*Set tasks:*
(A) In the posterior distribution text, which software will complete the step of working out the full posterior once data analysis begins?
(B) Copy everything from "Let’s first work" down to "how this works." in the posterior distribution text, switching "valuable" to "useful".

*Text extract:*
--- Begin ---

Let’s first work out the form of the full posterior distribution. When we begin analyzing data, the JAGS software will complete this step for us. However, it is extremely valuable to see and understand how this works.

\[ \begin{aligned} \\ p( \mu, \sigma^2 \mid y_1, y_2, \ldots, y_n ) &\propto p(y_1, y_2, \ldots, y_n \mid \mu, \sigma^2) p(\mu) p(\sigma^2) = \prod_{i=1}^n \text{N} ( y_i \mid \mu, \sigma^2 ) \times \text{N}( \mu \mid \mu_0, \sigma_0^2) \times \text{IG}(\sigma^2 \mid \nu_0, \beta_0) \\ = \prod_{i=1}^n \frac{1}{\sqrt{2\pi\sigma^2}}\exp \left[ -\frac{(y_i - \mu)^2}{2\sigma^2} \right] \times \frac{1}{\sqrt{2\pi\sigma_0^2}} \exp \left[ -\frac{(\mu - \mu_0)^2}{2\sigma_0^2} \right] \times \frac{\beta_0^{\nu_0}}{\Gamma(\nu_0)}(\sigma^2)^{-(\nu_0 + 1)} \exp \left[ -\frac{\beta_0}{\sigma^2} \right] I_{\sigma^2 > 0}(\sigma^2) \\ \propto (\sigma^2)^{-n/2} \exp \left[ -\frac{\sum_{i=1}^n (y_i - \mu)^2}{2\sigma^2} \right] \exp \left[ -\frac{(\mu - \mu_0)^2}{2\sigma_0^2} \right] (\sigma^2)^{-(\nu_0 + 1)} \exp \left[ -\frac{\beta_0}{\sigma^2} \right] I_{\sigma^2 > 0}(\sigma^2) \end{aligned} \]

From here, it is easy to continue on to find the two full conditional distributions we need. First let’s look at \(\mu\), assuming \(\sigma^2\) is known (in which case it becomes a constant and is absorbed into the normalizing constant): \[\begin{aligned} p(\mu \mid \sigma^2, y_1, \ldots, y_n) &\propto p( \mu, \sigma^2 \mid y_1, \ldots, y_n ) \\ &\propto \exp \left[ -\frac{\sum_{i=1}^n (y_i - \mu)^2}{2\sigma^2} \right] \exp \left[ -\frac{(\mu - \mu_0)^2}{2\sigma_0^2} \right] \\ &\propto \exp \left[ -\frac{1}{2} \left( \frac{ \sum_{i=1}^n (y_i - \mu)^2}{2\sigma^2} + \frac{(\mu - \mu_0)^2}{2\sigma_0^2} \right) \right] \\ &\propto \text{N} \left( \mu \mid \frac{n\bar{y}/\sigma^2 + \mu_0/\sigma_0^2}{n/\sigma^2 + 1/\sigma_0^2}, \, \frac{1}{n/\sigma^2 + 1/\sigma_0^2} \right) \, , \end {aligned}\] which we derived in the supplementary material of the last course. So, given the data and \(\sigma^2\), \(\mu\) follows this normal distribution.

--- End ---

*Information supplied:*

--- Begin ---

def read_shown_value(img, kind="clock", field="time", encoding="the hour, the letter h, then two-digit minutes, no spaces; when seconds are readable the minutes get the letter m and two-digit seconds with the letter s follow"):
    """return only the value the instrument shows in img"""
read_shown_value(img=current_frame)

--- End ---

*The responses:*
(A) JAGS

(B)
Let’s first work out the form of the full posterior distribution. When we begin analyzing data, the JAGS software will complete this step for us. However, it is extremely useful to see and understand how this works.